Caso Blackstone: Cairo cerca acquirenti per RCS


Il Fatto Quotidiano scrive che Urbano Cairo cerca un compratore per il Corriere della Sera dopo che la contesa con Blackstone per la sede di via Solferino ha rotto i rapporti tra l’editore e proprietario di La7 con Intesa Sanpaolo.

Marco Palombi scrive oggi sul Fatto Quotidiano che Urbano Cairo cerca un compratore per il Corriere della Sera dopo che la contesa con Blackstone per la sede di via Solferino ha rotto i rapporti tra l’editore e proprietario di La7 con Intesa Sanpaolo, grande creditrice del gruppo e regista della scalata 2016. Nel 2018 infatti Cairo ha presentato domanda di arbitrato a Milano chiedendo l’annullamento della vendita, la restituzione dell’immobile e degli affitti più i danni. L’ipotesi dei legali di Rcs (Sergio Erede e Francesco Mucciarelli), che arrivano a ipotizzare il reato di usura, è che il palazzo sia stato venduto sottocosto per le pressioni ricevute dai creditori. Blackstone ha reagito chiedendo 300 milioni di euro di danni perché l’arbitrato ha fatto sfumare la vendita del palazzo ad Allianz:

Il redde rationem potrebbe arrivare proprio con la sentenza sulla sede del giornale. Le ultime memorie difensive sono state consegnate a metà gennaio e, da quel momento, il collegio arbitrale ha tra 15 e 90 giorni per decidere. I rumors dicono due cose: che la sentenza arriverà a marzo e che la posizione di Cairo non è solidissima, neanche se  – com’è possibile – gli arbitri dovessero dichiararsi incompetenti (nel caso ripartirebbe la causa, per ora sospesa, presentata da Blackstone a New York). I seicento milioni di dollari chiesti dal colosso Usa sono più dell’intera capitalizzazione di Borsa di Rcs, ma qualunque condanna al risarcimento danni –a meno che non sia quasi simbolica – rischia di mettere in difficoltà Cairo e la società: come spiega l’ultima trimestrale, presentata a novembre, Rcs ha infatti “ritenuto che non sussistano i presupposti per l’iscrizione di fondi rischi”.

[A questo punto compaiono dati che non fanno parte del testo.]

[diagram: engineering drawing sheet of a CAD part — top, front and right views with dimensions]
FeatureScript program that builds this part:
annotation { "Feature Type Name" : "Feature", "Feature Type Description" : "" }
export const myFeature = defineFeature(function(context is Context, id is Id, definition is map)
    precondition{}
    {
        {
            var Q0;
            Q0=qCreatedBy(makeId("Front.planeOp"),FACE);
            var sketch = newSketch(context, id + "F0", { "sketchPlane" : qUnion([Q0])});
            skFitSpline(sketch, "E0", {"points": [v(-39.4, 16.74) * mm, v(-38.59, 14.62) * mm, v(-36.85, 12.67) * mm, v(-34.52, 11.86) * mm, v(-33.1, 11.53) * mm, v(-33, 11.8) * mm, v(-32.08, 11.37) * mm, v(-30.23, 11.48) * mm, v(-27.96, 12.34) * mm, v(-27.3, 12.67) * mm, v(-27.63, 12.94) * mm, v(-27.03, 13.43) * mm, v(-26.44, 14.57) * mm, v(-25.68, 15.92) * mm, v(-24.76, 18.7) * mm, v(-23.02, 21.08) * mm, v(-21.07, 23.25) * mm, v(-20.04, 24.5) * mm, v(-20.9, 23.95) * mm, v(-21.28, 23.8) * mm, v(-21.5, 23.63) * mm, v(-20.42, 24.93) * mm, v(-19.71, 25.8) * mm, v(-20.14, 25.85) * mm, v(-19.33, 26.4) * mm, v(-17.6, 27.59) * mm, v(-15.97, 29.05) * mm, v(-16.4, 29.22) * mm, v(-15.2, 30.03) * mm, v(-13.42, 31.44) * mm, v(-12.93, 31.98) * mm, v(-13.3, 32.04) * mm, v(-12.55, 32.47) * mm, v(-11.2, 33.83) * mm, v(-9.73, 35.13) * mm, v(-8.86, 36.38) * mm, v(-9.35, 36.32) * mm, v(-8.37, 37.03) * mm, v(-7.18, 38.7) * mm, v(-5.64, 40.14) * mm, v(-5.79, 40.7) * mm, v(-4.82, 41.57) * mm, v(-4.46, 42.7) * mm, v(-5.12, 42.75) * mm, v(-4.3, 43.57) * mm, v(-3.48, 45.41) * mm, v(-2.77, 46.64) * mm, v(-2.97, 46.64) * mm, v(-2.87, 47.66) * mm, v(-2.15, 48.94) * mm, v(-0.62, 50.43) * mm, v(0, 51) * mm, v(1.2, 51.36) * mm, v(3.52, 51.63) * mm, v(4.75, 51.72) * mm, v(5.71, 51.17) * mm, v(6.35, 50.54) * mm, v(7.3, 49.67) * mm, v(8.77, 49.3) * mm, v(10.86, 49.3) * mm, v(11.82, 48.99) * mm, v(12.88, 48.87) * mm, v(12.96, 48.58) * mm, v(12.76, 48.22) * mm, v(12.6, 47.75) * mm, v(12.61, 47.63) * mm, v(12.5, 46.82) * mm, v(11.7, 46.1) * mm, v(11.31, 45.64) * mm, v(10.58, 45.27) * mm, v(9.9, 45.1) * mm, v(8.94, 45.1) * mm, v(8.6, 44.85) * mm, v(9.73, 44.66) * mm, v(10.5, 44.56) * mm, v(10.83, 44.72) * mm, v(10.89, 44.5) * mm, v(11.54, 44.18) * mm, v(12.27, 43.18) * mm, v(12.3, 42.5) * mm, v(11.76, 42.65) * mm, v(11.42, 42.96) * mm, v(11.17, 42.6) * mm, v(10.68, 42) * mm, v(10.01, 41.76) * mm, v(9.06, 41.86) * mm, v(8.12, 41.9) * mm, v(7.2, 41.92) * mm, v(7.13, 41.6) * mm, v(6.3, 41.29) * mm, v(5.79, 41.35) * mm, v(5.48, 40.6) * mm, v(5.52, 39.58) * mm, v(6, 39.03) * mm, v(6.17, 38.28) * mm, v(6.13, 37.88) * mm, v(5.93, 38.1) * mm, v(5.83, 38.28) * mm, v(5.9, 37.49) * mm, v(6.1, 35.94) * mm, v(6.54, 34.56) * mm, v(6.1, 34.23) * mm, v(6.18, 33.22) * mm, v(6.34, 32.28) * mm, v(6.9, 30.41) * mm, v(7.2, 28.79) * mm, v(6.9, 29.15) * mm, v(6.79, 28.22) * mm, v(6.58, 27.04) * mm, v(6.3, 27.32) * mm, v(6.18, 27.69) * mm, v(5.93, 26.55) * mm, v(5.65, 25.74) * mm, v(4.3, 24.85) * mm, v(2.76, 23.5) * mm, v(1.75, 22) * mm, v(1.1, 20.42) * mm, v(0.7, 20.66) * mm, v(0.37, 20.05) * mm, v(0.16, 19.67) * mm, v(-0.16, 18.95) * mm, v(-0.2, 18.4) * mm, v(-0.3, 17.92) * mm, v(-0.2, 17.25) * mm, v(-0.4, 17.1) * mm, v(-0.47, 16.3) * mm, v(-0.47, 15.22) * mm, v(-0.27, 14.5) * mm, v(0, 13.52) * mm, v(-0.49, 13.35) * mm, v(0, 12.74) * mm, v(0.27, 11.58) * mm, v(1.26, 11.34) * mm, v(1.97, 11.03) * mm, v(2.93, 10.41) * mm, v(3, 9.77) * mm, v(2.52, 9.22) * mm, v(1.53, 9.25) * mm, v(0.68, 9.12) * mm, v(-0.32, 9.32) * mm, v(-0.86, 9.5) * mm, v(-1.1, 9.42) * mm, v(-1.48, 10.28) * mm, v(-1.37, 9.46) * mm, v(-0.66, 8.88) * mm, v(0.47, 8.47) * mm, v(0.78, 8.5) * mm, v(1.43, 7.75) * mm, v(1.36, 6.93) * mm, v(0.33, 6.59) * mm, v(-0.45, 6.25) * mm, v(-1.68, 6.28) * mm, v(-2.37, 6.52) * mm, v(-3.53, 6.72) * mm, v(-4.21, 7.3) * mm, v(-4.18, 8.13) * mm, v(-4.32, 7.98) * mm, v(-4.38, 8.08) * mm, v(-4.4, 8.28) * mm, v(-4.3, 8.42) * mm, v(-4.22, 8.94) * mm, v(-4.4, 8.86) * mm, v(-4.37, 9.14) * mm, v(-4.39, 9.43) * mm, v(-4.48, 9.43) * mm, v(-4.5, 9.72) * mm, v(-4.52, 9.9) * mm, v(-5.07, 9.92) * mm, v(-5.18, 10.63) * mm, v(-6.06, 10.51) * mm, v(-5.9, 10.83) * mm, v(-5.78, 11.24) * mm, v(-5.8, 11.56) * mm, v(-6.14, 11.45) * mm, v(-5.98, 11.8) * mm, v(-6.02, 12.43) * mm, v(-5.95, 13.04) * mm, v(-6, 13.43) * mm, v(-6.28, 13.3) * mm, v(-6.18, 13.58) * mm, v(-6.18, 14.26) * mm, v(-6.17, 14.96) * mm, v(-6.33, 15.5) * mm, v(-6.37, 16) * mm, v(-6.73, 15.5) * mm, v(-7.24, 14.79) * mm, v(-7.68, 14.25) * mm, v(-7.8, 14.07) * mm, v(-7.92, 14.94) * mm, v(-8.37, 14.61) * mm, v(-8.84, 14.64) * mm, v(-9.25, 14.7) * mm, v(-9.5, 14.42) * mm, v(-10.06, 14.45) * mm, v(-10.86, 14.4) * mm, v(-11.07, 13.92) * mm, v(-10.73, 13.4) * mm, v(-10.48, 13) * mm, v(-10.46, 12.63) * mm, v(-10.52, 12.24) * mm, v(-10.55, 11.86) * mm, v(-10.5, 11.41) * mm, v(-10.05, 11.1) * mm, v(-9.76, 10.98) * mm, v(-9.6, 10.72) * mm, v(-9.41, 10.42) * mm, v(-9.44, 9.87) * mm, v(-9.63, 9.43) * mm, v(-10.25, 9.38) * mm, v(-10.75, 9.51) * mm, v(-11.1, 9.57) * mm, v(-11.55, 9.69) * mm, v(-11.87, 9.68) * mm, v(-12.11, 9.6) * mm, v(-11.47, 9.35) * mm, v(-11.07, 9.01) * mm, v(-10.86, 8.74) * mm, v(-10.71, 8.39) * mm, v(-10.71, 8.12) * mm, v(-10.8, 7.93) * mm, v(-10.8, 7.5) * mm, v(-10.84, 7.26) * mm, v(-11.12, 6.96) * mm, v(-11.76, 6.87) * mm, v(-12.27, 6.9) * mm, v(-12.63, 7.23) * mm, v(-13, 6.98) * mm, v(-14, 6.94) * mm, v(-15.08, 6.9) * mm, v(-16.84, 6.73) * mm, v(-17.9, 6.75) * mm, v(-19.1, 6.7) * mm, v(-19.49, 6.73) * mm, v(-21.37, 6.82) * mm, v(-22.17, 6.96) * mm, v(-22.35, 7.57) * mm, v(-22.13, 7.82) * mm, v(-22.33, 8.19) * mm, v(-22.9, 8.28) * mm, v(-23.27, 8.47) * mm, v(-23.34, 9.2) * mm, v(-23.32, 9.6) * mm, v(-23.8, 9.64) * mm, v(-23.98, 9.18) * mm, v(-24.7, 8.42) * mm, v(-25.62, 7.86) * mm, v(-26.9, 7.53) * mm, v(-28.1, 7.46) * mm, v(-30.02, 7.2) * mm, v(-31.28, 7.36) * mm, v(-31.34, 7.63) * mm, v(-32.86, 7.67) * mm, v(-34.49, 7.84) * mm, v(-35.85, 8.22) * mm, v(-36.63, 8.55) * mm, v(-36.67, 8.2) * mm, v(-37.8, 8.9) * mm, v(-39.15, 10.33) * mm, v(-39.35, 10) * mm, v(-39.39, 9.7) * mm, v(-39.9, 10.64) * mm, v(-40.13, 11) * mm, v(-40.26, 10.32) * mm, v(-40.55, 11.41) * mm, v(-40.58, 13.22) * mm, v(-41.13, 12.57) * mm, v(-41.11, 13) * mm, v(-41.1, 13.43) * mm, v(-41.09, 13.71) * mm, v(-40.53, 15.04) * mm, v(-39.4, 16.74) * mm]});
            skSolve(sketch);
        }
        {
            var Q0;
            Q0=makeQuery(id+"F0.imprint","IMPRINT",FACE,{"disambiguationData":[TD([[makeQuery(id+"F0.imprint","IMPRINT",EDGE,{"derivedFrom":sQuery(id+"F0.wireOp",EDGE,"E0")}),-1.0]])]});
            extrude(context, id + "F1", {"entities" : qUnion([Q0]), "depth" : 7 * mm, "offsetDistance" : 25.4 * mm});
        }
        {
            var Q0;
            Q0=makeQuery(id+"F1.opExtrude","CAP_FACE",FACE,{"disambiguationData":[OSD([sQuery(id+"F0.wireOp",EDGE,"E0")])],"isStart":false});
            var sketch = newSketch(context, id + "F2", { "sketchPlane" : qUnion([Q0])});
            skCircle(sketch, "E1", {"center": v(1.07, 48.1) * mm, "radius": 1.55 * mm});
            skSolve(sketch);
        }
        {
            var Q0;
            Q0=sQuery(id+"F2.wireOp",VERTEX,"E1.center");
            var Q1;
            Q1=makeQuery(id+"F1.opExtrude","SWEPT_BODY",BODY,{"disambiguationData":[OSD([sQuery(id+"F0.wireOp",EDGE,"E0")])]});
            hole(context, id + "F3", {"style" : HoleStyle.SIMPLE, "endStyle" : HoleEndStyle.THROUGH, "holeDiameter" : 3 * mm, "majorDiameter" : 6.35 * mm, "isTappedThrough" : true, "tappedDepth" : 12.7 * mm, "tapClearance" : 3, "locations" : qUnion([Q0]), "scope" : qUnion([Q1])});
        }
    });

RCS. Come se la passa? Da qualche anno, grazie a un ossessivo taglio dei costi, produce utili –nel 2019, ancorché in calo sull’anno, dovrebbero attestarsi sui 50 milioni abbondanti –ma il fatturato continua a ridursi e l’esposizione finanziaria totale è ancora di 367 milioni: anche per incrementare la redditività dell’azienda Cairo ha anticipato che intende, grazie ai soldi pubblici, prepensionare una cinquantina di giornalisti del Corsera, il 15% del corpo redazionale. Anche se ce la facesse non può, però, gestire la società senza o contro Intesa: per questo il chilometro scarso che separa la banca di Ca’de Sass da via Solferino è denso di gente delle due opposte fazioni che cerca un Piano B: un acquirente per Rcs.